The Dunford-Pettis Theorem (see Uniform Integrability Wiki) states that:
A class of random variables $X_n \in L^1(\mu)$ is Uniformly Integrable if and only if it is relatively weakly compact.
Now $X_n \in L^1(\mu)$ means that $\sup_n \int_\mathbb{X} |X_n(x)| \mu(dx) < \infty$.
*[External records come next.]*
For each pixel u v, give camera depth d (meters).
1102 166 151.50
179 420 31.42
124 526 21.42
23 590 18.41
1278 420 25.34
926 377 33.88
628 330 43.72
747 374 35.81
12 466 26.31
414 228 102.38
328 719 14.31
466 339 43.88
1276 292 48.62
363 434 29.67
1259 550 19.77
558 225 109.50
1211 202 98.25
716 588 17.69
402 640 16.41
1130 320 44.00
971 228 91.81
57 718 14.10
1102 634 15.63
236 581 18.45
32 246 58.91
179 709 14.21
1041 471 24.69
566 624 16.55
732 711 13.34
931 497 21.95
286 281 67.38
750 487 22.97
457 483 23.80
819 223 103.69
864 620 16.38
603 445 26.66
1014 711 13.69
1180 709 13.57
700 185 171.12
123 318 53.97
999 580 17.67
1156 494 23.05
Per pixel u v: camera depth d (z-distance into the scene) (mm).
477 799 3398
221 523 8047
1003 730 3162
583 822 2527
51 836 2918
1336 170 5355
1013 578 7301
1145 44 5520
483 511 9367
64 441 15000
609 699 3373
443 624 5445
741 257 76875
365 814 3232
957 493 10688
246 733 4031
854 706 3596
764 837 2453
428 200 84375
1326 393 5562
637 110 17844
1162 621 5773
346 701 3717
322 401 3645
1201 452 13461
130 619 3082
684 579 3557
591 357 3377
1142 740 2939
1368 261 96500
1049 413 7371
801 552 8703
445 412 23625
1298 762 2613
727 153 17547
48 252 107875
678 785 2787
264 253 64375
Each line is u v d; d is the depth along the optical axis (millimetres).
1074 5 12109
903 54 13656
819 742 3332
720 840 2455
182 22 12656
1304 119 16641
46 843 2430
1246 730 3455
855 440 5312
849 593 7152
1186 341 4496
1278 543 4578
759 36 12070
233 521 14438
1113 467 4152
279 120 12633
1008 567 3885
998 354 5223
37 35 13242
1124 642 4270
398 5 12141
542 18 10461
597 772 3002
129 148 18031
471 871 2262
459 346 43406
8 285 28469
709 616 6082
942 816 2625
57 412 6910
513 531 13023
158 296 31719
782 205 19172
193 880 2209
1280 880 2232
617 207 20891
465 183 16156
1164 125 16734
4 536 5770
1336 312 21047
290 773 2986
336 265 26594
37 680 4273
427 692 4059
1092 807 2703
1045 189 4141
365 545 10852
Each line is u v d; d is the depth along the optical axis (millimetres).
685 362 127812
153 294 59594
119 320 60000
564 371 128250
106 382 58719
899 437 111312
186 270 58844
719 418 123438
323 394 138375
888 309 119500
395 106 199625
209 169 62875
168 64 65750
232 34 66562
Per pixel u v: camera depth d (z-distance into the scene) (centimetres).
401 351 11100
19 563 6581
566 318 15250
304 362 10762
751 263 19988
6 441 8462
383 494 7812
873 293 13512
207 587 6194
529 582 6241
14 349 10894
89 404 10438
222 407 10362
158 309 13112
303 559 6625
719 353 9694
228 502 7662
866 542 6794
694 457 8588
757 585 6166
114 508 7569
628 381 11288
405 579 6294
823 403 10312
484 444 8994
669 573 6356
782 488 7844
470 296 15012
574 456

A family $\mathcal{X}$ is relatively weakly compact if for every sequence $\{X_n\}$ in $\mathcal{X}$ there exist a subsequence $\{X_{\tilde{n}}\}$ and $X_* \in \mathcal{L}^1(\mu)$ such that $$ \lim_{\tilde n} \int_A X_{\tilde n}(x) \mu(d x) = \int_A X_*(x) \mu(dx) \quad \forall A \subseteq \mathbb{X} \ s.t. \int_A \mu(dx) > 0 $$
Given $Y: \mathbb{R}^m \times \mathbb{X} \rightarrow \mathbb{R}_{\geq 0} $ continuous in the first argument, locally bounded in the second, is the family $\{ Y(n,\cdot) \}_{n \in \mathcal{N}}$, $Y(n,\cdot) \in L^1(\mu)$, being $\mathcal{N}$ is compact, "relatively weakly compact"?